The use of this strategy goes some way to explaining how standards in public life have sunk so low, so rapidly. It used to be that a single, relatively simple scandal could take down a public servant, or even a government. Not anymore.
In the 1890s, Liberal Party MP Jabez Balfour fled to Argentina, and was later imprisoned for operating fraudulent companies to hide financial losses.
The Marconi insider trading scandal brought down multiple Liberal ministers in 1912, and a few years later the entire Asquith Government was sunk, mid-World-War, over its failure to provide proper munitions to the front.
In 1949, a junior trade minister and a director of the Bank of England were found to have used their public roles and influence for private advantage; both resigned.

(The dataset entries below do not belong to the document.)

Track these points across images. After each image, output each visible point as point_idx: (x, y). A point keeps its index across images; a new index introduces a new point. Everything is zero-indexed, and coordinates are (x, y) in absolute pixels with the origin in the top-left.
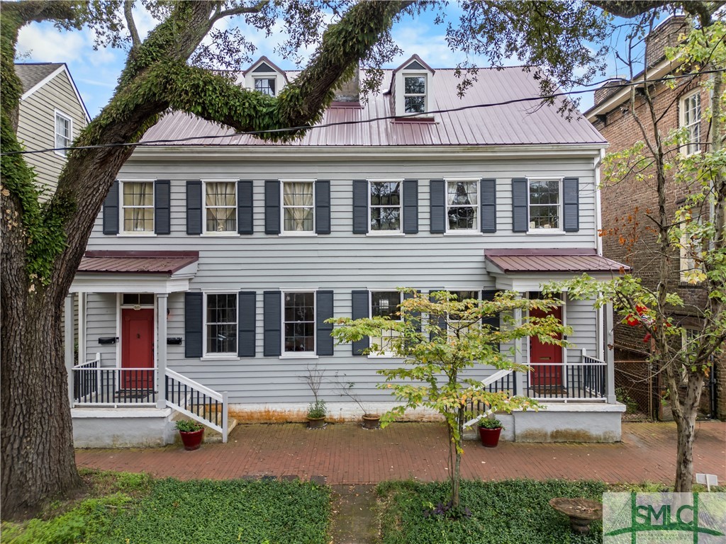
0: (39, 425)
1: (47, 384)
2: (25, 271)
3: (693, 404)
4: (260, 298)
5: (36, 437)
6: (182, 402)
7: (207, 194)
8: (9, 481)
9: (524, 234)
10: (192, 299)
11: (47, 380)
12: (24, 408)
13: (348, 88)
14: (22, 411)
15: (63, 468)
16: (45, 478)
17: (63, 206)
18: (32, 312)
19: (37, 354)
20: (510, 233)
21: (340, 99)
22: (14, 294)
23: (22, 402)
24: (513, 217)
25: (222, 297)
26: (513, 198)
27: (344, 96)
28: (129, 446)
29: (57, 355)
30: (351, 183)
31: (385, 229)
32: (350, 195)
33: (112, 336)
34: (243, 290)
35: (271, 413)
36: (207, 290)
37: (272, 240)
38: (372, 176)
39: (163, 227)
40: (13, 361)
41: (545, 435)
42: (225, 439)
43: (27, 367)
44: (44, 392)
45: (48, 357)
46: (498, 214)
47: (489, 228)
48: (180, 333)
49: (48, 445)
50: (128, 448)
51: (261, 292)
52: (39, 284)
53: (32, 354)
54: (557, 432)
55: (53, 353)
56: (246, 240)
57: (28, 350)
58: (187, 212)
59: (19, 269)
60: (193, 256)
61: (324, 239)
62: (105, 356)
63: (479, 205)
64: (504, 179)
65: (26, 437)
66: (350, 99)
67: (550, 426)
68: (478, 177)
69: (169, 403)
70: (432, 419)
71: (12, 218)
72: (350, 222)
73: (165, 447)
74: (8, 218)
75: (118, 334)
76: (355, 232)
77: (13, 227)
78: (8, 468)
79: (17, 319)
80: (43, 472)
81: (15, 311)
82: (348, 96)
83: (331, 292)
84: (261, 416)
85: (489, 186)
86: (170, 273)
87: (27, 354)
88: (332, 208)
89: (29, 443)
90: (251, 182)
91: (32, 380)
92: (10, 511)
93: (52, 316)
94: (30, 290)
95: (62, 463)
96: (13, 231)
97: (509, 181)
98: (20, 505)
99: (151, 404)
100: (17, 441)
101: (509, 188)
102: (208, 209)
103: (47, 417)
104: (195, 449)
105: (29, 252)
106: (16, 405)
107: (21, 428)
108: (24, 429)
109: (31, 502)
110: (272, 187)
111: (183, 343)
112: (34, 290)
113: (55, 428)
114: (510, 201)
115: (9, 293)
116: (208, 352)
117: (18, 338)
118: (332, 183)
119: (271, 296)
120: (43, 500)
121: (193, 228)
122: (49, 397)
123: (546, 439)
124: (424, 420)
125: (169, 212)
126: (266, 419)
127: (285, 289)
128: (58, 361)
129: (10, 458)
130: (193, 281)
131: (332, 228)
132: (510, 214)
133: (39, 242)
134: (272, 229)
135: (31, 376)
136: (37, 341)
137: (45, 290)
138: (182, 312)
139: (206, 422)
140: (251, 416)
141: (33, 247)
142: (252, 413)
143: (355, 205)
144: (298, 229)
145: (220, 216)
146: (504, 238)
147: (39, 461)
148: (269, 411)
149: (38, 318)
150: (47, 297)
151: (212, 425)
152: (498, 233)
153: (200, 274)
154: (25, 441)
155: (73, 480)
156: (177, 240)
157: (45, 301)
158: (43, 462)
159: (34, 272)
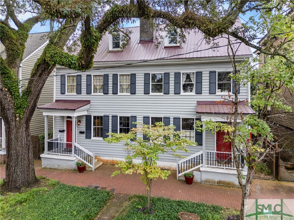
0: (20, 162)
1: (23, 150)
2: (15, 114)
3: (248, 180)
4: (110, 118)
5: (20, 167)
6: (80, 156)
7: (94, 79)
8: (12, 180)
9: (214, 95)
10: (88, 117)
11: (23, 148)
12: (16, 157)
13: (149, 35)
14: (15, 158)
15: (29, 177)
16: (22, 180)
17: (28, 92)
18: (18, 126)
19: (20, 140)
20: (208, 94)
21: (146, 39)
22: (11, 121)
23: (15, 155)
24: (210, 88)
25: (98, 117)
26: (210, 79)
27: (148, 38)
28: (63, 169)
29: (27, 140)
30: (144, 74)
31: (157, 92)
32: (143, 79)
33: (63, 129)
34: (105, 115)
35: (114, 161)
36: (93, 115)
37: (115, 96)
38: (152, 71)
39: (79, 92)
40: (12, 142)
41: (215, 182)
42: (93, 170)
43: (17, 144)
44: (22, 152)
45: (24, 141)
46: (203, 86)
47: (199, 92)
48: (84, 129)
49: (23, 169)
50: (62, 170)
51: (110, 116)
52: (19, 117)
53: (18, 140)
54: (220, 181)
55: (25, 139)
56: (106, 96)
57: (17, 138)
58: (87, 86)
59: (13, 113)
60: (88, 102)
61: (133, 96)
62: (61, 136)
63: (195, 83)
64: (206, 72)
65: (16, 166)
66: (150, 39)
67: (217, 178)
68: (195, 71)
69: (76, 155)
70: (174, 169)
71: (9, 97)
72: (143, 90)
73: (73, 170)
74: (8, 97)
75: (65, 129)
76: (145, 94)
77: (9, 100)
78: (11, 176)
79: (13, 129)
80: (22, 178)
81: (12, 126)
82: (149, 38)
83: (136, 117)
84: (111, 162)
85: (199, 75)
86: (74, 110)
87: (16, 140)
88: (137, 84)
89: (18, 168)
90: (108, 75)
91: (18, 148)
92: (12, 189)
93: (25, 128)
94: (17, 119)
95: (29, 175)
96: (10, 101)
97: (208, 72)
98: (15, 187)
99: (70, 155)
100: (14, 167)
101: (208, 75)
102: (94, 85)
103: (23, 160)
104: (82, 173)
105: (15, 108)
106: (13, 156)
107: (15, 163)
108: (16, 164)
109: (18, 187)
110: (115, 76)
111: (85, 133)
112: (18, 119)
113: (26, 164)
114: (208, 81)
115: (10, 120)
116: (94, 136)
117: (13, 135)
118: (136, 74)
119: (115, 117)
120: (22, 187)
121: (89, 92)
122: (24, 154)
123: (215, 183)
124: (171, 169)
125: (81, 86)
126: (112, 163)
127: (119, 115)
128: (27, 142)
129: (12, 172)
130: (88, 111)
131: (137, 92)
132: (208, 86)
133: (18, 104)
134: (115, 93)
135: (18, 147)
136: (20, 136)
137: (22, 119)
138: (85, 122)
139: (87, 163)
140: (107, 161)
141: (16, 106)
142: (108, 160)
143: (145, 83)
144: (125, 92)
145: (98, 87)
146: (205, 96)
147: (21, 174)
148: (113, 160)
149: (20, 128)
150: (23, 121)
151: (89, 164)
152: (203, 94)
153: (91, 108)
154: (16, 167)
155: (33, 181)
156: (83, 96)
157: (22, 123)
158: (22, 175)
159: (17, 113)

Corruption, nepotism, fraud, sexual scandals, misuse of power. Throughout history, and across the aisle, politicians behaved badly and paid a visible price. However, in the absence of a written constitution, only convention demanded formal consequences for a breach of expected standards.
But the ‘good chaps’ theory of government only holds if those in power are good chaps. Bannon has been influential in spreading the realisation that, as long as you don’t care, you will never face consequences.
Our Departure from the Truth
As a result, not only do standards plummet, but deliberately so. The worse political environment, the better the strategy works, for apathy grows commensurately. And with so many stories flying about, it’s hard for any one scandal to have impact, anyway. There’s never a chance for a shared grasp of reality to become widespread anymore. For anger to take hold and for morality to kick in.
Remember how furious you were about ‘partygate’? Perhaps you still are. Many won’t be, now, not enough to press for change. The moment and the momentum were lost. Other, scandals, focused on Russia, have come along or – should I say – have been more widely reported and believed at last.
There will be pressure to see the results of the Metropolitan Police and Sue Grey inquiries into Johnson’s parties, but it’s unlikely to be enough. The partiers have already won in that, until recently, there would have been multiple, swift resignations. In reality, only Allegra Stratton has resigned. The rest seem to have weathered this storm. Flooding the Zone worked for them on two levels: lowering standards, then letting them get away with it all without loss of power. Loss of popularity appears not to concern them unduly, especially when their newspapers are now back on side.
What can be done, if anything, to restore standards to public life? We have the Nolan Principles of Standards in Public Life, which give some aspirations: selflessness, integrity, objectivity, accountability, openness, honesty and leadership.
The Law Commission wants the Nolan Principles to be given teeth, as compliance with them on a voluntary basis has become almost non-existent.
Yet, the damage to the public occasioned by Bannon’s playbook goes deeper. Bannon’s quote, in an interview with Michael Lewis for Bloomberg, suggests that Flooding the Zone is a tool for ‘handling’ the media, reducing its ability to ever expose the full remit of a government’s wrongdoing.
Whether intentionally or not, it also degrades trust and the very truth itself. People no longer know what to believe, so they choose to believe nothing.
A 2021 study described in the International Journal of Public Opinion Research looked at how exposure to initial falsehoods influenced subsequent belief judgments, and found that exposure to a less plausible statement decreased belief in subsequent statements, whether true or false.
In other words: every lie told – and there have arguably been more lies than truth these past two or three years – means more people who don’t believe anything. Between increased cynicism and a lack of bandwidth, is there any wonder that most people are apathetic?
Don’t get me wrong, Bannon didn’t invent this playbook. But he brought to US and UK politics a deluge of outrage, apathy, and misinformation, clogging up the democratic cogs and turning people to extremism and mass apathy. And now we’re all living in his warped reality.